*** RECORDS TO USE ***

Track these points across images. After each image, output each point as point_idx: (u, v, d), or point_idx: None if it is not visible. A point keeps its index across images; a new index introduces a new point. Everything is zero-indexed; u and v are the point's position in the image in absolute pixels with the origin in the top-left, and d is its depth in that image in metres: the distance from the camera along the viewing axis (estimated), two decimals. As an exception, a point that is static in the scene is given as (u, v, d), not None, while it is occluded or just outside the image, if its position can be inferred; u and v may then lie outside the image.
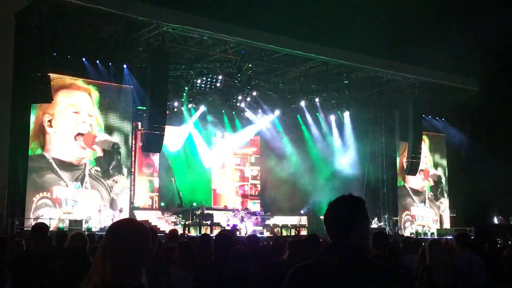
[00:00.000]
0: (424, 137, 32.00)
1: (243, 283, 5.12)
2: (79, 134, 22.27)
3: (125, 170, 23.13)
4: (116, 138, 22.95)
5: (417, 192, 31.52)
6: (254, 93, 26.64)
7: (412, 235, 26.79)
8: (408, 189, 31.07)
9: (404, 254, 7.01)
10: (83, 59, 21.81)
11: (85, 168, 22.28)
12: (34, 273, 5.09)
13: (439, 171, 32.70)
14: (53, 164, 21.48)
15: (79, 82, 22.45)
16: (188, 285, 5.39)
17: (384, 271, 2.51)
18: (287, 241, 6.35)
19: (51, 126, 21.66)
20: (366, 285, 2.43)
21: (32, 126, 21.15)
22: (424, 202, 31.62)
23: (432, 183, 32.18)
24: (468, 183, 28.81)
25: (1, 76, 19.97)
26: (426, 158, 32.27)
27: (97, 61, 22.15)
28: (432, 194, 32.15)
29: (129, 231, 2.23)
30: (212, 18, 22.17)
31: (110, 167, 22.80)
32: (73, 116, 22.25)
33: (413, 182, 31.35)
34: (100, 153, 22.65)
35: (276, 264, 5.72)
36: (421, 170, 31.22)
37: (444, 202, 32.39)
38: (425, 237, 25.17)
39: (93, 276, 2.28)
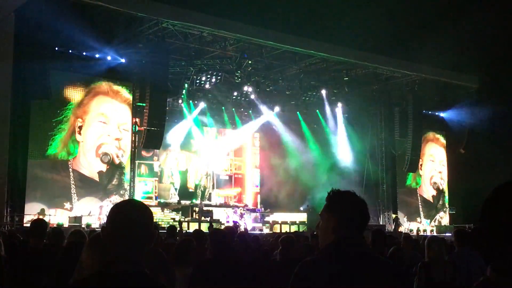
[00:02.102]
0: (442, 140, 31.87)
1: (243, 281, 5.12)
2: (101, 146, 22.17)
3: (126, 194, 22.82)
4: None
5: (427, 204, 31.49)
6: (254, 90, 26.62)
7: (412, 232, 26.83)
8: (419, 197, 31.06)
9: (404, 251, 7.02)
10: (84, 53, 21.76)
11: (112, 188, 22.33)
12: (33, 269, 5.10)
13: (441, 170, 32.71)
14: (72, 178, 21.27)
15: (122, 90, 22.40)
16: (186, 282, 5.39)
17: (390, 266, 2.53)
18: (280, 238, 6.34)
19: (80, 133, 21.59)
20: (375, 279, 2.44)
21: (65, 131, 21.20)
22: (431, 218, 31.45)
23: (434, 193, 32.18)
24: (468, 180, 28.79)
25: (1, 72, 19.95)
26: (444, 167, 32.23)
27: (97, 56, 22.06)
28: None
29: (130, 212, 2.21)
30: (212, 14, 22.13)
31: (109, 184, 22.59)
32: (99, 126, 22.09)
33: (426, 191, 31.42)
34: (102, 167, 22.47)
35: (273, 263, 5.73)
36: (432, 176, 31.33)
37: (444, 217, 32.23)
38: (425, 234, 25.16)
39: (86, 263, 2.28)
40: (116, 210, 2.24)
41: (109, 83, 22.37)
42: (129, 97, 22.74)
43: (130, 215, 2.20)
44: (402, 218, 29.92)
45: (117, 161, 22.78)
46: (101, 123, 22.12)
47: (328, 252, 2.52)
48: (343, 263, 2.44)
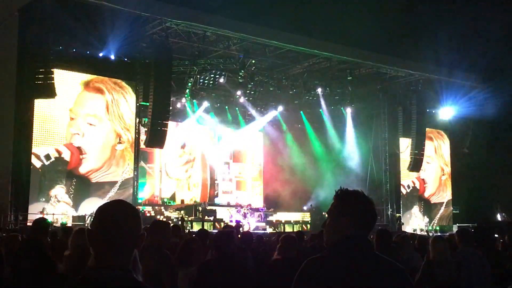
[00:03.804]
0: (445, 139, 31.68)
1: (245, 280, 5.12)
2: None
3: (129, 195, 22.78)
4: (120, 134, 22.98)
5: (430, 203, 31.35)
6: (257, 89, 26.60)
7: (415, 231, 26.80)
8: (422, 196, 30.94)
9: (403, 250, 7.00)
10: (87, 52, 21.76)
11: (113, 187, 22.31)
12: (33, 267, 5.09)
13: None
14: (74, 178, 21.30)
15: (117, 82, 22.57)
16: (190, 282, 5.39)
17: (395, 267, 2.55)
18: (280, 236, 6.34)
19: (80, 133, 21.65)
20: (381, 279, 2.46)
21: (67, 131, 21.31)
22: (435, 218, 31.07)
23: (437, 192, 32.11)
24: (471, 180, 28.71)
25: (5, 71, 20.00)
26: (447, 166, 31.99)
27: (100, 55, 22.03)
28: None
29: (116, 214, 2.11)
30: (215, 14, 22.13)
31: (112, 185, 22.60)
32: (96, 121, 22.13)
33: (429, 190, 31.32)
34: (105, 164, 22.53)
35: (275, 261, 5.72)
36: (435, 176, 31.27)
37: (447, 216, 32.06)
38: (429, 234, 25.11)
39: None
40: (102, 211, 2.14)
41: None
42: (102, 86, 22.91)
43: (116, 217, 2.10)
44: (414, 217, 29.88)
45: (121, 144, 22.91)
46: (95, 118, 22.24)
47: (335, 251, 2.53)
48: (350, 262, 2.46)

***
*** RECORDS TO USE ***

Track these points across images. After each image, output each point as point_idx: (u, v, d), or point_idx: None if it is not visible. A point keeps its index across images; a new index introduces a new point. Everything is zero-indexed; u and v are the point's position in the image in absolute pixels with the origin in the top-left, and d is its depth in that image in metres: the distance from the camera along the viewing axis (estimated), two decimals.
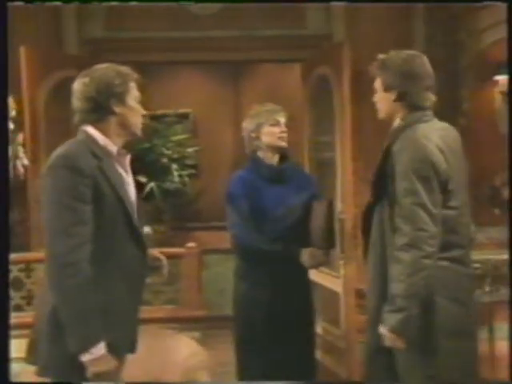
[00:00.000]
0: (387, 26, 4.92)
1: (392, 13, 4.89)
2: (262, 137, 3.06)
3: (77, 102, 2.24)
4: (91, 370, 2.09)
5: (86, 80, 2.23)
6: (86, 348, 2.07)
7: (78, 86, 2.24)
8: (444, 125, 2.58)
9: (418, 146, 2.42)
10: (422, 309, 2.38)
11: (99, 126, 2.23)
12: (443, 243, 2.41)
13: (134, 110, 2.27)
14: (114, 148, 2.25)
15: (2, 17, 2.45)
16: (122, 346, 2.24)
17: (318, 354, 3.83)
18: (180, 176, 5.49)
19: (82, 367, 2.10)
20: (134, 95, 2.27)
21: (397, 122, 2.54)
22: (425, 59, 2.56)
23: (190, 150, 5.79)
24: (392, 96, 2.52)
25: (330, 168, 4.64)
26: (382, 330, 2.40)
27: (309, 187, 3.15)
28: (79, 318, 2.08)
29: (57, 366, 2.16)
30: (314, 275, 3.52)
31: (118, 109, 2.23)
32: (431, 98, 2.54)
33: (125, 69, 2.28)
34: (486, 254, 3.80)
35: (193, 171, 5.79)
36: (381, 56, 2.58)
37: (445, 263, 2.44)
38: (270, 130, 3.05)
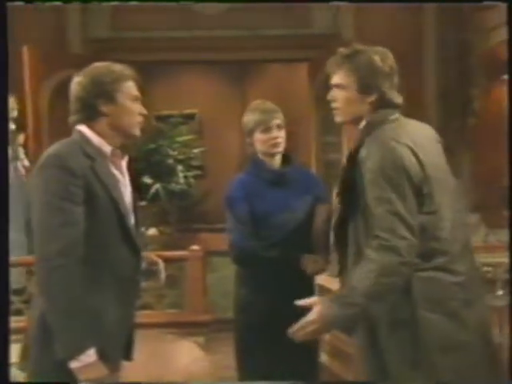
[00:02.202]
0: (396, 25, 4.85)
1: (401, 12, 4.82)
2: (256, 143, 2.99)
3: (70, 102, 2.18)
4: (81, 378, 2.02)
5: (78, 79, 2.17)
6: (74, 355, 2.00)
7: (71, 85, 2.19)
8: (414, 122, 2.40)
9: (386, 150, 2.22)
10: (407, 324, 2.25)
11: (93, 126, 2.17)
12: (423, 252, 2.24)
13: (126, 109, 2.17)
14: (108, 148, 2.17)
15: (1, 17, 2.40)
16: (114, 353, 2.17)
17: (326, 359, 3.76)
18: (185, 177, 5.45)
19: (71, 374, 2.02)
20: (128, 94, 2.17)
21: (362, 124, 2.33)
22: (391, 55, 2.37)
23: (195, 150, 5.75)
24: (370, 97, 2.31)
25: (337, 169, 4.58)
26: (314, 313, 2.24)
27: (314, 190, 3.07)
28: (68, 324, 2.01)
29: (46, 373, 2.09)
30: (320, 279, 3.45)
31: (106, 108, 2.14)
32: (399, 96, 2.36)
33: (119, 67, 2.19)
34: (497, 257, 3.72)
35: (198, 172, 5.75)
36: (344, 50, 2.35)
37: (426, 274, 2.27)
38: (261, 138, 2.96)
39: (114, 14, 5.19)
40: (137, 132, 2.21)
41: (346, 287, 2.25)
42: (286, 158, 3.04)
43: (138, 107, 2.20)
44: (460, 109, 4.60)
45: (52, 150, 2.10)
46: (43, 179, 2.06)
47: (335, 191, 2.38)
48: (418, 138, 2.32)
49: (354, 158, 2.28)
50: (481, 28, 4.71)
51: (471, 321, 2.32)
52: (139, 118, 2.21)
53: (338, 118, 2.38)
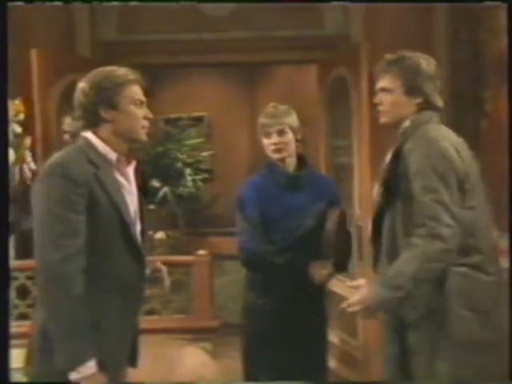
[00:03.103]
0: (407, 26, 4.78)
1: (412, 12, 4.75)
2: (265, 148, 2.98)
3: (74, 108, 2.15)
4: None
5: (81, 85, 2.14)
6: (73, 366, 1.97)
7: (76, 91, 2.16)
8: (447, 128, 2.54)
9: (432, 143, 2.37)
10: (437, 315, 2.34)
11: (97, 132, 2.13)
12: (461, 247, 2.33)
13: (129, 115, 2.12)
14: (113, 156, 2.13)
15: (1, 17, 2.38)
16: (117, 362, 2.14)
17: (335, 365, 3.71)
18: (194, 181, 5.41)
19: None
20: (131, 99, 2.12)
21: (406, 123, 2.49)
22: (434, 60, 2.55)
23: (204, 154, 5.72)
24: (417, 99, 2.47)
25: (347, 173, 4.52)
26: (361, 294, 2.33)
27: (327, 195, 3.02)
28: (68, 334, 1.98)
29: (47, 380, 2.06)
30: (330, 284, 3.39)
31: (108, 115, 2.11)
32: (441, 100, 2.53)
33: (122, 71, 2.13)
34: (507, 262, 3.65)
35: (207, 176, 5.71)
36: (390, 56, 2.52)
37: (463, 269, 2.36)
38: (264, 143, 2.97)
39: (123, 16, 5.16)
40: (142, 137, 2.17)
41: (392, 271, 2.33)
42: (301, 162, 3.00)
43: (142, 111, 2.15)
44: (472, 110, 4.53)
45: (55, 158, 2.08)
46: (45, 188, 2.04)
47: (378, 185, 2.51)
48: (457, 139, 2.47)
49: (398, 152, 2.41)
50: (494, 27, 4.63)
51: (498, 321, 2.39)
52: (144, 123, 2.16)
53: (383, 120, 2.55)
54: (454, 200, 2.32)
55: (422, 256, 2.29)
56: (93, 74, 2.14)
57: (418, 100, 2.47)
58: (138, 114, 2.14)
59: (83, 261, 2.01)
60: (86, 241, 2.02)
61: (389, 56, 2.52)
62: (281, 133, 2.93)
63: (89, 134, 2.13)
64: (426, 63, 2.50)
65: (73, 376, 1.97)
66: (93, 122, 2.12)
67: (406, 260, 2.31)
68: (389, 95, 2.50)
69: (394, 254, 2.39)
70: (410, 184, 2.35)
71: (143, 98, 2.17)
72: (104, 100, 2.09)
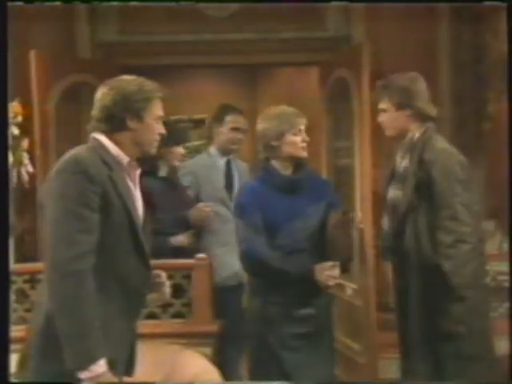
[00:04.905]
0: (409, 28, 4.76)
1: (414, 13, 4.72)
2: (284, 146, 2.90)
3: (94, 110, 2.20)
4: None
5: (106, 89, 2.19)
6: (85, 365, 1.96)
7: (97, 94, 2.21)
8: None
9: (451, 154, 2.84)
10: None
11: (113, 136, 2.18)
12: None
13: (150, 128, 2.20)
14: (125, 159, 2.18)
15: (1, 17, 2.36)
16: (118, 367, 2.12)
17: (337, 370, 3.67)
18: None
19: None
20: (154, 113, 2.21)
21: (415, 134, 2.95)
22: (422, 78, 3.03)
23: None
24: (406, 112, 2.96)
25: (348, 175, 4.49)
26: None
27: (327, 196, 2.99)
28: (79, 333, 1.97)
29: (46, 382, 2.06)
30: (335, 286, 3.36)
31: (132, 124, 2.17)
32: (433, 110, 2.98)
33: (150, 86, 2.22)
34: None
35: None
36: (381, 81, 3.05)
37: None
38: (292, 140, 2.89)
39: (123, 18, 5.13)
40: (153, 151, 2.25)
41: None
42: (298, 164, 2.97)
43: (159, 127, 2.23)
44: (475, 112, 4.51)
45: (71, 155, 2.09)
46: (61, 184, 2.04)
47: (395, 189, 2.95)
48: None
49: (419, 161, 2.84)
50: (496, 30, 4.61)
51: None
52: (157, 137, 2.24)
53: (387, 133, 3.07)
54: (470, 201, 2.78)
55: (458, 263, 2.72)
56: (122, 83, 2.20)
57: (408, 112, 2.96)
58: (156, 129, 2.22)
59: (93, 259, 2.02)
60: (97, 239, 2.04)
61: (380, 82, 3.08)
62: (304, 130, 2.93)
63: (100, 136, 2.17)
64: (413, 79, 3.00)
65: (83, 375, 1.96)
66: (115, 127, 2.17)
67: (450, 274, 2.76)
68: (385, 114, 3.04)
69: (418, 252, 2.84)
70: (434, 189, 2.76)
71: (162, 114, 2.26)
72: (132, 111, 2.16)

***

*PROMPT*:
When you reach the line in the material above that holds "1: (392, 13, 4.89)", begin reproducing lines exactly, and stop after the line that holds "38: (270, 130, 3.05)".

*REPLY TO THE EXERCISE*:
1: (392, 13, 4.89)
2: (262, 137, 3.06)
3: (77, 102, 2.24)
4: (91, 370, 2.09)
5: (86, 80, 2.23)
6: (86, 348, 2.07)
7: (78, 86, 2.24)
8: (444, 125, 2.58)
9: (418, 146, 2.42)
10: (422, 309, 2.38)
11: (99, 126, 2.23)
12: (443, 243, 2.41)
13: (134, 110, 2.27)
14: (114, 148, 2.25)
15: (2, 17, 2.45)
16: (122, 346, 2.24)
17: (318, 354, 3.83)
18: (180, 176, 5.49)
19: (82, 367, 2.10)
20: (134, 95, 2.27)
21: (397, 122, 2.54)
22: (425, 59, 2.56)
23: (190, 150, 5.79)
24: (392, 96, 2.52)
25: (330, 168, 4.64)
26: (382, 330, 2.40)
27: (309, 187, 3.15)
28: (79, 318, 2.08)
29: (57, 366, 2.16)
30: (314, 275, 3.52)
31: (118, 109, 2.23)
32: (431, 98, 2.54)
33: (125, 69, 2.28)
34: (486, 254, 3.80)
35: (193, 171, 5.79)
36: (381, 56, 2.58)
37: (445, 263, 2.44)
38: (270, 130, 3.05)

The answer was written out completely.